[Data shown]:
● ● ●
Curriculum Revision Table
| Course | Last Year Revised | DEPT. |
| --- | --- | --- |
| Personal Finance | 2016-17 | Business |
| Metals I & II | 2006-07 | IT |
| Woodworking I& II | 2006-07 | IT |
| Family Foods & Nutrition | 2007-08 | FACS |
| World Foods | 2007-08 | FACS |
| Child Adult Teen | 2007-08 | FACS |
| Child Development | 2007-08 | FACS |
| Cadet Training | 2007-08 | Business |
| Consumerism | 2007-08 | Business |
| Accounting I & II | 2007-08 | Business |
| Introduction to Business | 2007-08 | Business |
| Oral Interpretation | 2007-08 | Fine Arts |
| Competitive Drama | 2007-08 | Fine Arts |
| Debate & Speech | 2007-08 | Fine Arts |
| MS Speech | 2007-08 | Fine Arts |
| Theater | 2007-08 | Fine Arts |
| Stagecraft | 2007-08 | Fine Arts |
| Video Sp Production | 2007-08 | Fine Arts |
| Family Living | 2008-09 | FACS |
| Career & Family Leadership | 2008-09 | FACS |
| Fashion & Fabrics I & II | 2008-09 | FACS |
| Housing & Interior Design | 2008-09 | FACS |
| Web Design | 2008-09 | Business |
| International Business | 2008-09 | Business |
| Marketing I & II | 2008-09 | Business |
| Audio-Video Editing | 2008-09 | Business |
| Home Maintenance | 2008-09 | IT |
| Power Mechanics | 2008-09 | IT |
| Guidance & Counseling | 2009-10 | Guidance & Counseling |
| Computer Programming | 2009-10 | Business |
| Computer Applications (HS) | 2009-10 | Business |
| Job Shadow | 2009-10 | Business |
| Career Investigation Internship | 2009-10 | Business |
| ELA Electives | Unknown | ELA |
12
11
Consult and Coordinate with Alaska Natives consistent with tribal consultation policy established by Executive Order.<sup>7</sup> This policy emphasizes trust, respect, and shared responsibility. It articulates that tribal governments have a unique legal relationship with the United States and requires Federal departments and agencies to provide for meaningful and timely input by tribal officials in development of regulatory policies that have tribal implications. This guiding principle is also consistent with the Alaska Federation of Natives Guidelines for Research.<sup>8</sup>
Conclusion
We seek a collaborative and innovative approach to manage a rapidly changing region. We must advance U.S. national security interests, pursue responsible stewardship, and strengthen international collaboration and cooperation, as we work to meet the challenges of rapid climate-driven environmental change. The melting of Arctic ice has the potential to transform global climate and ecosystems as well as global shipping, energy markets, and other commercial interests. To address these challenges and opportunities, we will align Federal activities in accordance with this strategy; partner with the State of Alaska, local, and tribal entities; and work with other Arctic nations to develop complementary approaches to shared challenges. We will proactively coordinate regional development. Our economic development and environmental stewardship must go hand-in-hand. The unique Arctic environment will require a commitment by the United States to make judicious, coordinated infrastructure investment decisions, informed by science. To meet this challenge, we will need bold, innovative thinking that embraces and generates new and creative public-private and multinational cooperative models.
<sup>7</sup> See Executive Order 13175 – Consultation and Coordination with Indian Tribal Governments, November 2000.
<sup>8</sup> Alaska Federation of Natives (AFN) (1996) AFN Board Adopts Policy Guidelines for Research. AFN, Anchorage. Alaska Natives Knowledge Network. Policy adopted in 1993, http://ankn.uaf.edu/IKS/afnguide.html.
● ● ●
[What you should do]: Scan the preceding records line by line, and state how many lines contain "Foods". Nothing else belongs in the answer.

[Answer section]: 2